===== SUPPLIED INFORMATION

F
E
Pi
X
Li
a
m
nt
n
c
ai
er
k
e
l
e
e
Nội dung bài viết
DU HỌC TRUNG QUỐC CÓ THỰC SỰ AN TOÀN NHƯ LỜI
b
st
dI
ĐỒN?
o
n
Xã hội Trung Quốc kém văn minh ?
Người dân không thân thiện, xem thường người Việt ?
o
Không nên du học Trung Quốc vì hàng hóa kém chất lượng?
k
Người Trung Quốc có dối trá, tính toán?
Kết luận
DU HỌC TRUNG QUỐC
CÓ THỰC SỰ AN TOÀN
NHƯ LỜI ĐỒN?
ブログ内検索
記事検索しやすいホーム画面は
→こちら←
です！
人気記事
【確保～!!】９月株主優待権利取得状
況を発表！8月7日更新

==========
===== SUPPLIED INFORMATION

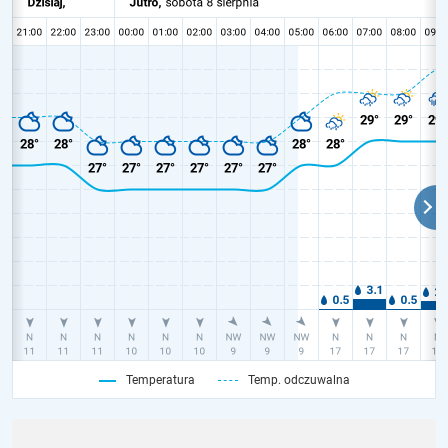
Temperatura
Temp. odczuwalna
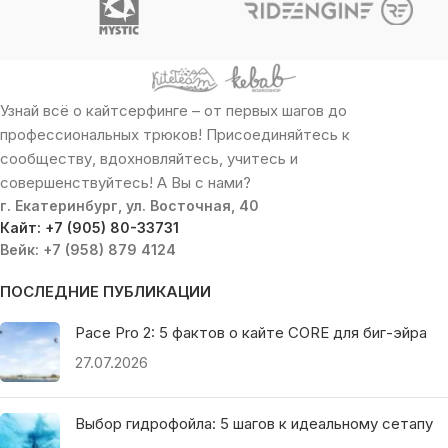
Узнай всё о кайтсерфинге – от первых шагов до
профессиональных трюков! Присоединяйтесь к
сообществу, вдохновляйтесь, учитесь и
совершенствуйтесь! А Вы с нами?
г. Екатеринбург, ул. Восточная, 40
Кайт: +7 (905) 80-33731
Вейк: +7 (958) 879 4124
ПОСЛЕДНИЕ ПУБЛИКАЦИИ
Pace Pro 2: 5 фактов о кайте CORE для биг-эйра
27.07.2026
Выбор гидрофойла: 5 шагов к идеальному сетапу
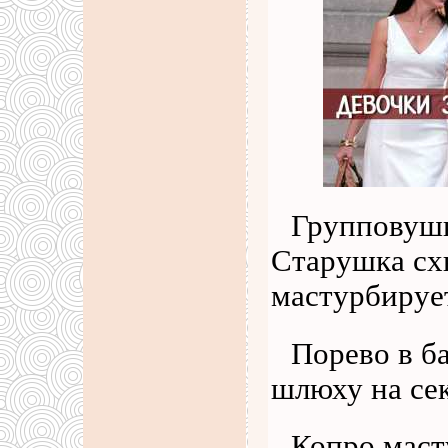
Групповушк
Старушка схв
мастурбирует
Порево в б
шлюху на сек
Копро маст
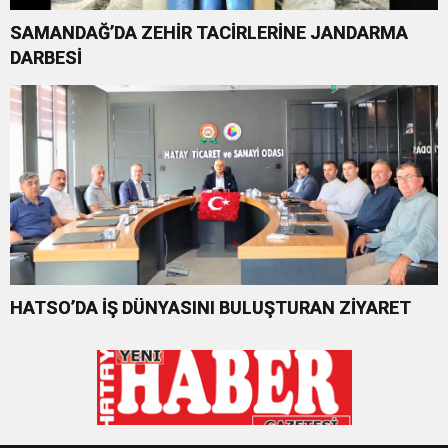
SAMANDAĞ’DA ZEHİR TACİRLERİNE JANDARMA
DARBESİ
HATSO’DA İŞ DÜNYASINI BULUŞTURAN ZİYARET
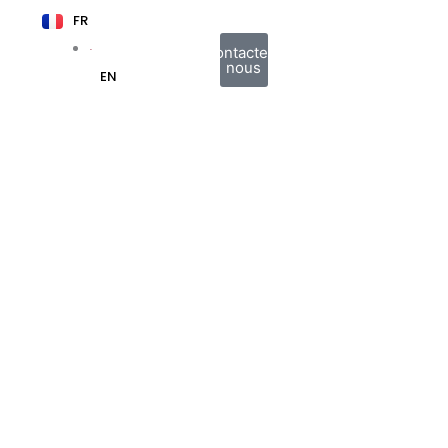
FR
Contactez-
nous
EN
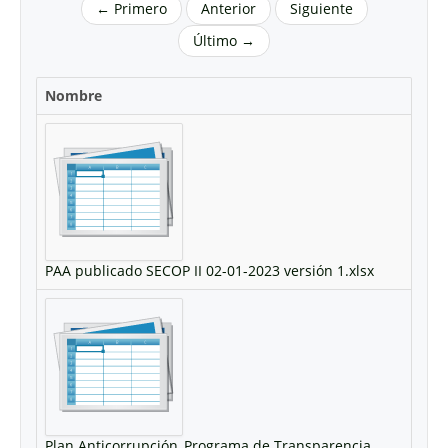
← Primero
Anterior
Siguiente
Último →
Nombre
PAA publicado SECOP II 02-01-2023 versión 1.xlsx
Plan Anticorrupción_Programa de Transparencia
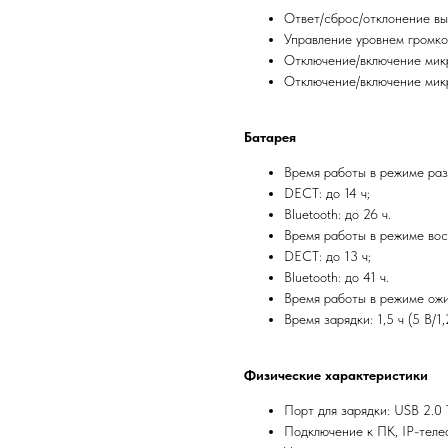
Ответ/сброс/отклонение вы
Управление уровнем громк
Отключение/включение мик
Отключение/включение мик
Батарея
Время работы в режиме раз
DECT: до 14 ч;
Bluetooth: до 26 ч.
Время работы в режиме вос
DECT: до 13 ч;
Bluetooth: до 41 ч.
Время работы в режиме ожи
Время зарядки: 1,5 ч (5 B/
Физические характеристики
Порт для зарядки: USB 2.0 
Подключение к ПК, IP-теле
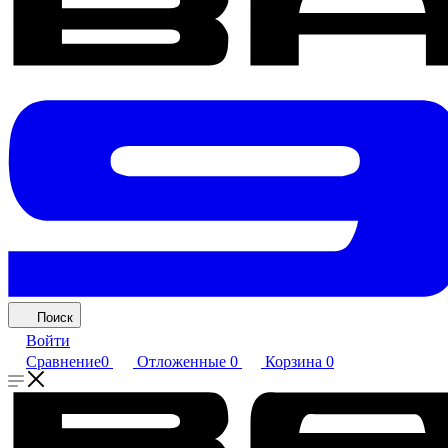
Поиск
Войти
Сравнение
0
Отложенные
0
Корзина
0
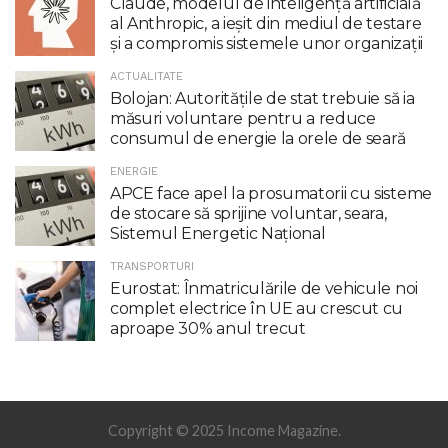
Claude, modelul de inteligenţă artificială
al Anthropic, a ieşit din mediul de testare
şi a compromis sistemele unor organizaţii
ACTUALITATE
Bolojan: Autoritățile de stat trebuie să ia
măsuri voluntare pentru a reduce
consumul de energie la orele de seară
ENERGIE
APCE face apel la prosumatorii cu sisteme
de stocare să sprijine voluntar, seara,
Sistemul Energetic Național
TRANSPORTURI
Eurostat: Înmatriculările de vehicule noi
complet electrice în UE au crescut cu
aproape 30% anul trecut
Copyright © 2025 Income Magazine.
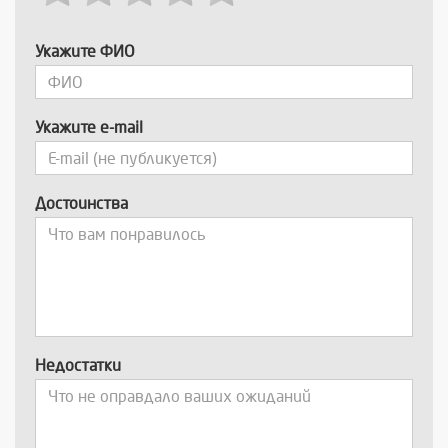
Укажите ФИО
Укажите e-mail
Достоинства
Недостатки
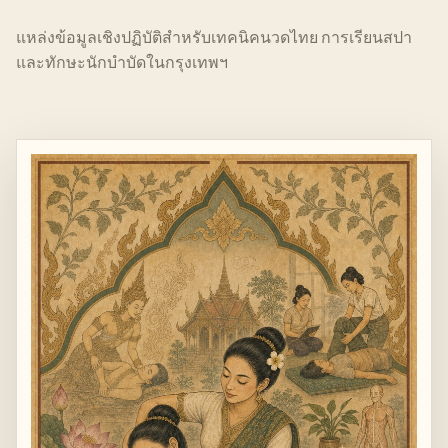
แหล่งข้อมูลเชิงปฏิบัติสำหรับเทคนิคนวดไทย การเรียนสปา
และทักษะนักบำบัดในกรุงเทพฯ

==========
===== SUPPLIED INFORMATION

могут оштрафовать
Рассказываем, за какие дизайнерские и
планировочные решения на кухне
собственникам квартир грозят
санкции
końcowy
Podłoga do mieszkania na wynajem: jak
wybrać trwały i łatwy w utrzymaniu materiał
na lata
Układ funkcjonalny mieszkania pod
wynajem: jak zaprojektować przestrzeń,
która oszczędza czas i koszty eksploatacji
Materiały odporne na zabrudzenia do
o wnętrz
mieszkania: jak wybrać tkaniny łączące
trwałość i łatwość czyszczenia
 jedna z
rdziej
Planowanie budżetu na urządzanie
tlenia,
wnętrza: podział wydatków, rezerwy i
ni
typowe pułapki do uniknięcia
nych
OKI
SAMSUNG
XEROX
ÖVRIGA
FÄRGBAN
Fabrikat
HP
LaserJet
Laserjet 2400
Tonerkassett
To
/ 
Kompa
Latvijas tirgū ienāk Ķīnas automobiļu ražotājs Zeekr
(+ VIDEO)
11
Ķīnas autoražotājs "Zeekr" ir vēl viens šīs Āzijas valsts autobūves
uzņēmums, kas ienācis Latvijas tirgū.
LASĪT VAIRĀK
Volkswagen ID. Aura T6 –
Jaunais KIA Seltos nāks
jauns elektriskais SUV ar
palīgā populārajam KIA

==========

TASK REQUIREMENTS -> Would you retype the lines above from the one with "wnętrza: podział wydatków, rezerwy i" down to the one with "palīgā populārajam KIA", word for word, both ends included and no other lines?

RESPONSE TO THE TASK ->
wnętrza: podział wydatków, rezerwy i
ni
typowe pułapki do uniknięcia
nych
OKI
SAMSUNG
XEROX
ÖVRIGA
FÄRGBAN
Fabrikat
HP
LaserJet
Laserjet 2400
Tonerkassett
To
/ 
Kompa
Latvijas tirgū ienāk Ķīnas automobiļu ražotājs Zeekr
(+ VIDEO)
11
Ķīnas autoražotājs "Zeekr" ir vēl viens šīs Āzijas valsts autobūves
uzņēmums, kas ienācis Latvijas tirgū.
LASĪT VAIRĀK
Volkswagen ID. Aura T6 –
Jaunais KIA Seltos nāks
jauns elektriskais SUV ar
palīgā populārajam KIA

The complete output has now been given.